What you are asked to do » Make a tally of the lines in the records that include the string "round", and give only that number.

Information »
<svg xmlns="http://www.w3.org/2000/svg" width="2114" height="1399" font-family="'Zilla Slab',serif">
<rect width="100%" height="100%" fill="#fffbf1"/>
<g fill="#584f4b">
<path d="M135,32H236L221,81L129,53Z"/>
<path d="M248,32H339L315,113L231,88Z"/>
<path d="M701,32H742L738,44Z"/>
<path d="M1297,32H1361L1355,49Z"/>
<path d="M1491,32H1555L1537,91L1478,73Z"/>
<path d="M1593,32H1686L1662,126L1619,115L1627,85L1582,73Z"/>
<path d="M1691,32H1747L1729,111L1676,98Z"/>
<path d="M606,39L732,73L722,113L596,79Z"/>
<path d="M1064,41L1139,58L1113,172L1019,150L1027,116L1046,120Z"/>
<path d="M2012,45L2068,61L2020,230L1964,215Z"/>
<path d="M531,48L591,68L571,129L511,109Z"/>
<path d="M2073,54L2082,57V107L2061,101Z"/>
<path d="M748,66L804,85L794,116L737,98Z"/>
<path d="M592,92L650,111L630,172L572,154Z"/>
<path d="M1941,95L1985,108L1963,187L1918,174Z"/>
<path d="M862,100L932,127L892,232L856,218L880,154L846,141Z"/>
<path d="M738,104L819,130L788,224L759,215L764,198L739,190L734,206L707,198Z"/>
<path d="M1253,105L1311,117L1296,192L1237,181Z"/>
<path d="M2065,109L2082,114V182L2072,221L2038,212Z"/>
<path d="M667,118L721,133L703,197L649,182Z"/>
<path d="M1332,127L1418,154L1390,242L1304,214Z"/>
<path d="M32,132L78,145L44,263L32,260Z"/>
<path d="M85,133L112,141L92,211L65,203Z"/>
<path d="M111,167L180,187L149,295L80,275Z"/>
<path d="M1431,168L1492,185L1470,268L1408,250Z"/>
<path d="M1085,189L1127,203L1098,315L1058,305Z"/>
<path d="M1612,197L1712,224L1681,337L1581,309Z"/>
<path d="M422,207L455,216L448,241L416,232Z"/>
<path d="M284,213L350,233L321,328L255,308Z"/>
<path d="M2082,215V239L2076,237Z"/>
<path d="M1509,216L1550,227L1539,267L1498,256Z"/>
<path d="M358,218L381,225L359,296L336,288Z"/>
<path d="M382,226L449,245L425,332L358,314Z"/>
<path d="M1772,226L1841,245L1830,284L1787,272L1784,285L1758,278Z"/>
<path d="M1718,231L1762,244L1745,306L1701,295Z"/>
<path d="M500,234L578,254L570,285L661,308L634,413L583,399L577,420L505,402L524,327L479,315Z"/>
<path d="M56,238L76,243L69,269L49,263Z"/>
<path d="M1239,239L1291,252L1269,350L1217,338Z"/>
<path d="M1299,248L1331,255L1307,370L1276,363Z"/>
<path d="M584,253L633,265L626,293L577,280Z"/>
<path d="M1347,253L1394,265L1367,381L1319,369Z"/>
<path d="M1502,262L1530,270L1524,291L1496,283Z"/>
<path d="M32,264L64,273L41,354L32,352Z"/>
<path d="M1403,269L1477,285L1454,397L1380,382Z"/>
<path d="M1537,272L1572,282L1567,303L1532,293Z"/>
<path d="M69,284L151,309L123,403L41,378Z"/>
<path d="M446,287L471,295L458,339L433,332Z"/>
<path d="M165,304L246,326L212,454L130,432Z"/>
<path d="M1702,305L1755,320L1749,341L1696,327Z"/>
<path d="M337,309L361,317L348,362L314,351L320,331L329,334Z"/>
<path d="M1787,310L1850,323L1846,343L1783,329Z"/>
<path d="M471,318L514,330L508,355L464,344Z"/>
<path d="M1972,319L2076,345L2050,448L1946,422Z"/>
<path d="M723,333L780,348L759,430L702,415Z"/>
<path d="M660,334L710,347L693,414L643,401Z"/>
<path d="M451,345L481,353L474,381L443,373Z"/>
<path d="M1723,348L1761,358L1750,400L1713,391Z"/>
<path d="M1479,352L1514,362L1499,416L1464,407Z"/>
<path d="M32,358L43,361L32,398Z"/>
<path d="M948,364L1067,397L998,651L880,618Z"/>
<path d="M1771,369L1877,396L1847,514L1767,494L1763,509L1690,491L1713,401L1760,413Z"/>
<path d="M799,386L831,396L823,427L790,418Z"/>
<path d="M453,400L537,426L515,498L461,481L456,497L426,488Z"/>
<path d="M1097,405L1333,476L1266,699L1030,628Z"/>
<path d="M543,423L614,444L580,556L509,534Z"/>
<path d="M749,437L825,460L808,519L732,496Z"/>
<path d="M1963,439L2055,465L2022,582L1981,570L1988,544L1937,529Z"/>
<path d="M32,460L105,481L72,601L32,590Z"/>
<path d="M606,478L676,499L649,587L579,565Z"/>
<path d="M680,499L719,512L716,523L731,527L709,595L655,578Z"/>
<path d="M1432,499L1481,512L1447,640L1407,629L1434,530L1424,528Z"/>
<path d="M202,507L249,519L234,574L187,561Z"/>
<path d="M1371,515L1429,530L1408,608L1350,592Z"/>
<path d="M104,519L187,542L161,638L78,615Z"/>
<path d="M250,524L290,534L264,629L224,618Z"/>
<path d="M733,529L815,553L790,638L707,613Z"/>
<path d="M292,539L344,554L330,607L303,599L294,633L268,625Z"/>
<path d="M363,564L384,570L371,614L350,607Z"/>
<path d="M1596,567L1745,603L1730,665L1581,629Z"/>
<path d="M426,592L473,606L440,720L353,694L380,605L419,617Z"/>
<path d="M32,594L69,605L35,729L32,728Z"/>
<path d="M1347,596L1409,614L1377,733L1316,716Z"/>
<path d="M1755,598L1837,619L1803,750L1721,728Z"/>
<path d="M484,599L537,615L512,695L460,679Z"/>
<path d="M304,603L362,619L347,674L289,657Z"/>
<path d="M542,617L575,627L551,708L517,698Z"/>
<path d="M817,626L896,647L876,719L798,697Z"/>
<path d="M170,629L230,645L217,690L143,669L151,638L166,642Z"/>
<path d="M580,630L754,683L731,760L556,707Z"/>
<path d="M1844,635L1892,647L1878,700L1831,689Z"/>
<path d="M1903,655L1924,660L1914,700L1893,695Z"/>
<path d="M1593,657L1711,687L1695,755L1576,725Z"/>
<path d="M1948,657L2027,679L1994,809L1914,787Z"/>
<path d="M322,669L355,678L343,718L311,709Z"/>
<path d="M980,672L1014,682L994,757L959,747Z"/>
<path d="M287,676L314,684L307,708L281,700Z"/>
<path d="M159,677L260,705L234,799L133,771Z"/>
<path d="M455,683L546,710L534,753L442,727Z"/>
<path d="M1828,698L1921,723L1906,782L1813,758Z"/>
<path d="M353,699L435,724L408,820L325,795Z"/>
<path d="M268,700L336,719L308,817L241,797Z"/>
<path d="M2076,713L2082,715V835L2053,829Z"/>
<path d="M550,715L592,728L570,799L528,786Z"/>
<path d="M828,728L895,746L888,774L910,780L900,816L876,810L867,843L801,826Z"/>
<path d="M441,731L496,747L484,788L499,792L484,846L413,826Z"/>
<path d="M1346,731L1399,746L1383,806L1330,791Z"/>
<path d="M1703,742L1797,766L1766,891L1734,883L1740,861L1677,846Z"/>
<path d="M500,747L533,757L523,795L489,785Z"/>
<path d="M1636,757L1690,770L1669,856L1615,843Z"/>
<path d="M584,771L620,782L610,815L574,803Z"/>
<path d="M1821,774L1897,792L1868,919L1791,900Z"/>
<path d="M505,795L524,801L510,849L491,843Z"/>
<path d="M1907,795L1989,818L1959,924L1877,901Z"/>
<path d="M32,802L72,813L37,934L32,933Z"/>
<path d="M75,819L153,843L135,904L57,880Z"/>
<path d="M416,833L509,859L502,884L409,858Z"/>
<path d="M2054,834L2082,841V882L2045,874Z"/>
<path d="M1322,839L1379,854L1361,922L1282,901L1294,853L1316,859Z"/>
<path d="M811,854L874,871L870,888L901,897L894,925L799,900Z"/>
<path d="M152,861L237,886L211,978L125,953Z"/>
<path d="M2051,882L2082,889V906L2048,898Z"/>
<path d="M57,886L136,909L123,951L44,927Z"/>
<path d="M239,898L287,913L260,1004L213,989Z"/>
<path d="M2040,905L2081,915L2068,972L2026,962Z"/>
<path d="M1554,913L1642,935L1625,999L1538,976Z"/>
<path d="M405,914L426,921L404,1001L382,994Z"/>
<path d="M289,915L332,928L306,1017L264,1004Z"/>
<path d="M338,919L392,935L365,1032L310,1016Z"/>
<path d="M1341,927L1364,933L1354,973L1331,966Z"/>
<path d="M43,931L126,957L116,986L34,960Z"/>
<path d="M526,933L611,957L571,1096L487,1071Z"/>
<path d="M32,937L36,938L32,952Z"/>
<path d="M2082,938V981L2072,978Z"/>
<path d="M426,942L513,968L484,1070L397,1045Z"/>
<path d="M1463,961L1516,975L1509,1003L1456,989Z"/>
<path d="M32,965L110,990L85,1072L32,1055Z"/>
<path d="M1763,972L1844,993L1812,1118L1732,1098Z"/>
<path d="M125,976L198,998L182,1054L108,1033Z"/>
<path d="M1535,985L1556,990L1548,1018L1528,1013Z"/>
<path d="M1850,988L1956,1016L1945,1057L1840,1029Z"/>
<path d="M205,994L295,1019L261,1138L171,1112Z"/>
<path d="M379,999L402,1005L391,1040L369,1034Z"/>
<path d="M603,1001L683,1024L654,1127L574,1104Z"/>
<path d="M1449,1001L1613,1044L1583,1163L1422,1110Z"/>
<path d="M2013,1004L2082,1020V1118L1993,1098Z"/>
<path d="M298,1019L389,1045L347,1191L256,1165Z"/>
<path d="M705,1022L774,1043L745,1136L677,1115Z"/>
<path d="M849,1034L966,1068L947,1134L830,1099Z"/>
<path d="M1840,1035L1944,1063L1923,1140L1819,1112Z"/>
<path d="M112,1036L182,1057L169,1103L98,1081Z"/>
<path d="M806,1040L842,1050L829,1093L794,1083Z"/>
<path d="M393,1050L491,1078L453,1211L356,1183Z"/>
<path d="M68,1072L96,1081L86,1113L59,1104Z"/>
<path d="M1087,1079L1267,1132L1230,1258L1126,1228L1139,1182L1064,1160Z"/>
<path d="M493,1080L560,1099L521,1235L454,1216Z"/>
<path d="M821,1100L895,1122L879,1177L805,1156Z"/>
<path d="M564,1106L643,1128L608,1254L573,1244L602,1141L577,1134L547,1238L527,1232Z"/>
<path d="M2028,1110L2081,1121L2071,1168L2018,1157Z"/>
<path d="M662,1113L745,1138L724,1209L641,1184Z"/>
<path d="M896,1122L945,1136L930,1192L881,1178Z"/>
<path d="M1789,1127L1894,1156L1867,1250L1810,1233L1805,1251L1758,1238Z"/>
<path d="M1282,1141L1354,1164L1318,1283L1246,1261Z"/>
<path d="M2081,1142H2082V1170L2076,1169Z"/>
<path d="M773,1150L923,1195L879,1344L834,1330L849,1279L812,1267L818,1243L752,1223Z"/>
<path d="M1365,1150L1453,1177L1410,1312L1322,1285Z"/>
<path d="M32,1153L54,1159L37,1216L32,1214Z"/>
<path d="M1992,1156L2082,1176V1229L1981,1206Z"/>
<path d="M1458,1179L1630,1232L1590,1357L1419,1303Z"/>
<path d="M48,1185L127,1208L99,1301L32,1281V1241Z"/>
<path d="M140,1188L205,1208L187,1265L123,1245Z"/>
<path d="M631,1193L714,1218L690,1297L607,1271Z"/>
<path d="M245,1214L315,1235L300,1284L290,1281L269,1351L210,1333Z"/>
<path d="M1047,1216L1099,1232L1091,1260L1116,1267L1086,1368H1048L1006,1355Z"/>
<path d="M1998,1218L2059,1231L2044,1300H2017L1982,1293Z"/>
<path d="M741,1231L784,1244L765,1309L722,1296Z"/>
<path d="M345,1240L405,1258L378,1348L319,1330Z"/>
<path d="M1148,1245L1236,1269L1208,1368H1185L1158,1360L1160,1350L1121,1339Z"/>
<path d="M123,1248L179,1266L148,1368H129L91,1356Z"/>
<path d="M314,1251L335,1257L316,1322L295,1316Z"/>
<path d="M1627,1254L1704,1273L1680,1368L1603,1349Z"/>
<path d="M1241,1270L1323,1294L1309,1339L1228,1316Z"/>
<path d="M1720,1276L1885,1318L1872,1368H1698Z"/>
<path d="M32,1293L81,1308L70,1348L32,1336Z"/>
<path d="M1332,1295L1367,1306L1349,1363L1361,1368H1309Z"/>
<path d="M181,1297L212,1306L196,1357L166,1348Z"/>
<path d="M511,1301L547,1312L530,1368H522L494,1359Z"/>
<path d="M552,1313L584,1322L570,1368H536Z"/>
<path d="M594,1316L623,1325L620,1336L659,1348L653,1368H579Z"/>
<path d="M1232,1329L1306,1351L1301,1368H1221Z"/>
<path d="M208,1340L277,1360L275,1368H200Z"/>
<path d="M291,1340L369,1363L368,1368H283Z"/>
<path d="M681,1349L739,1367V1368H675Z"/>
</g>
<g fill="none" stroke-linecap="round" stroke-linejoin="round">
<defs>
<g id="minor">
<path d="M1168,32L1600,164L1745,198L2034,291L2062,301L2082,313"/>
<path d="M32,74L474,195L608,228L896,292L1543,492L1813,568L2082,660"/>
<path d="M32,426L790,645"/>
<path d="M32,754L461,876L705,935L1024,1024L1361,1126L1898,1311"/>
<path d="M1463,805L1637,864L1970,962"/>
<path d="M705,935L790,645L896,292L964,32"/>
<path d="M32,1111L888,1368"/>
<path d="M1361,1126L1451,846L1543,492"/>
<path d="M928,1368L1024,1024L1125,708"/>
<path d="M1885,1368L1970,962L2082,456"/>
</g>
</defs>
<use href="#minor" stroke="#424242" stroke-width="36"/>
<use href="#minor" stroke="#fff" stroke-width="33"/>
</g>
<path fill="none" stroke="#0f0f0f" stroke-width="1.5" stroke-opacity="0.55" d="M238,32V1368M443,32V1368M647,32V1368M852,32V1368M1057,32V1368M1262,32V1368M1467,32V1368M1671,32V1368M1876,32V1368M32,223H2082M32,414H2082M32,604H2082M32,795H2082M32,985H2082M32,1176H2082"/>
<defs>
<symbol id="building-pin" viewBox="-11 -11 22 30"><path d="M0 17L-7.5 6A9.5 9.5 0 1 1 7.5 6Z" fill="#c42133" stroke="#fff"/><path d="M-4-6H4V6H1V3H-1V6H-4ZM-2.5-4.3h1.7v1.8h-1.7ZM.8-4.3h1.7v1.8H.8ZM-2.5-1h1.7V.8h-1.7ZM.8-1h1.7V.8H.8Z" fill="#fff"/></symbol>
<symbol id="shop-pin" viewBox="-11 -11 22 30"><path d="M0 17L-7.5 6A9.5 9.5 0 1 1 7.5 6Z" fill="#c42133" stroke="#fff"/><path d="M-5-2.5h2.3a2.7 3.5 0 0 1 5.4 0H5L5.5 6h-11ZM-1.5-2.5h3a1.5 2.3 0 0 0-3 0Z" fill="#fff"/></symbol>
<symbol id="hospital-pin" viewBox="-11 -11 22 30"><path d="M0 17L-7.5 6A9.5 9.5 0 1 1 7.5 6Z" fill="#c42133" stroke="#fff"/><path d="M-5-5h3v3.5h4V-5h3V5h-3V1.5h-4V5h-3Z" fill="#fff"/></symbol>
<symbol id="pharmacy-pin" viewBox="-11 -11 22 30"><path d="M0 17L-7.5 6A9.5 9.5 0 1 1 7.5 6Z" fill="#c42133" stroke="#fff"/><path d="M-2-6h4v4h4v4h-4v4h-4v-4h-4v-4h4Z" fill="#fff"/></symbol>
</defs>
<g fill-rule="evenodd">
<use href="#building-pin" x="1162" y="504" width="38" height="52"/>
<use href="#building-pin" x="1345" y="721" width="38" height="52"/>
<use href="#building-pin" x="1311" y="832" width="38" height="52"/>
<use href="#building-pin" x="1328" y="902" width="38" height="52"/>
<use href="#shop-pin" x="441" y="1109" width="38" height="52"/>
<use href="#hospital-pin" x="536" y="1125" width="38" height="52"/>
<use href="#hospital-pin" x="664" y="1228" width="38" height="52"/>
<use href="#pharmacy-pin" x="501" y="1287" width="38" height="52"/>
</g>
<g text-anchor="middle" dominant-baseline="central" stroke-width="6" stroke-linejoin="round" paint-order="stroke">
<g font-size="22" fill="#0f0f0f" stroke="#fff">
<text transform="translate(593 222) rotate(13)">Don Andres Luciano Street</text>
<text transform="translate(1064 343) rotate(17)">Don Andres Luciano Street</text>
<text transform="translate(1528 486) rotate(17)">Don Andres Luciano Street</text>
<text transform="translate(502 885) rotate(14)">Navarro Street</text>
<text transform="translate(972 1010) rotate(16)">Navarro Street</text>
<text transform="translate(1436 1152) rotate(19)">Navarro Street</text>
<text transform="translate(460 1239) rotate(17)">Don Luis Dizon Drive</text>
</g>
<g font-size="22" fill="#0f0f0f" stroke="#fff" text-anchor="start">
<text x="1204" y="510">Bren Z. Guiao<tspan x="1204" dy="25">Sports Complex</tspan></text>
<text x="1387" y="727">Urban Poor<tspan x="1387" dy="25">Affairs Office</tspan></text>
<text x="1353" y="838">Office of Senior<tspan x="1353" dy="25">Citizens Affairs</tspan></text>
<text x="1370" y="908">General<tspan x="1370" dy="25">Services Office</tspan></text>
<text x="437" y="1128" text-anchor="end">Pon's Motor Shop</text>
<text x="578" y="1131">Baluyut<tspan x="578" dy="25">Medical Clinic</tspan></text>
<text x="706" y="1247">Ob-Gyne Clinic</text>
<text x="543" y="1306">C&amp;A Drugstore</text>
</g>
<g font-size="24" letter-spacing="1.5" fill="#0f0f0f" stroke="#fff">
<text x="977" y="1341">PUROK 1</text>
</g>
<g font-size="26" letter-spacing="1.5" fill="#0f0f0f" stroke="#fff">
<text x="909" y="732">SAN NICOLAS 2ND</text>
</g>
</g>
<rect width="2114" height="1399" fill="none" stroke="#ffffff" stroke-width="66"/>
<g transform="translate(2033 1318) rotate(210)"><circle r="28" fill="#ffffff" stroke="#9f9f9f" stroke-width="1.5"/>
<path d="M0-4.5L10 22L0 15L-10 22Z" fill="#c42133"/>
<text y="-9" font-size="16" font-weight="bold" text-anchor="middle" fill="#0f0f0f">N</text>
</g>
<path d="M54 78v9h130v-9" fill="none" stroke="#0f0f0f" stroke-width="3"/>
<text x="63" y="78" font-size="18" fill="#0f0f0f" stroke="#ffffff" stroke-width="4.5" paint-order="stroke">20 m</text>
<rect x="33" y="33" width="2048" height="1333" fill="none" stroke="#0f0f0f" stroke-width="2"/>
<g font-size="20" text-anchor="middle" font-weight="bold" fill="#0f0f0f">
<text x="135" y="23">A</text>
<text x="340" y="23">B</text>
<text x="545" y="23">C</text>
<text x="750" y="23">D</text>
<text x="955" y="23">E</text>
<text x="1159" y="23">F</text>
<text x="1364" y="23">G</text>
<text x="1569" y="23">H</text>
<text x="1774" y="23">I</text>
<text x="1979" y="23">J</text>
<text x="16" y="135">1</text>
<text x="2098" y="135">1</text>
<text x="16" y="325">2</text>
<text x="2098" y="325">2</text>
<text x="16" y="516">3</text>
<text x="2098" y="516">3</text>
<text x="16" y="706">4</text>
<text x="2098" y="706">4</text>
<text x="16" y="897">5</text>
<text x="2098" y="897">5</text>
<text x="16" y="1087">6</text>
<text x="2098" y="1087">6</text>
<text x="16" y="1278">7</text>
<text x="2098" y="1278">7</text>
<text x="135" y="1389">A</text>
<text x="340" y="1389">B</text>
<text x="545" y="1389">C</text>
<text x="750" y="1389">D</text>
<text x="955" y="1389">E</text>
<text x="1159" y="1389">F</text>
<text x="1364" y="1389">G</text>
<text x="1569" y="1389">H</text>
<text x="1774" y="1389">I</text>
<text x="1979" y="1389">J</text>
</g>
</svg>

Response » 2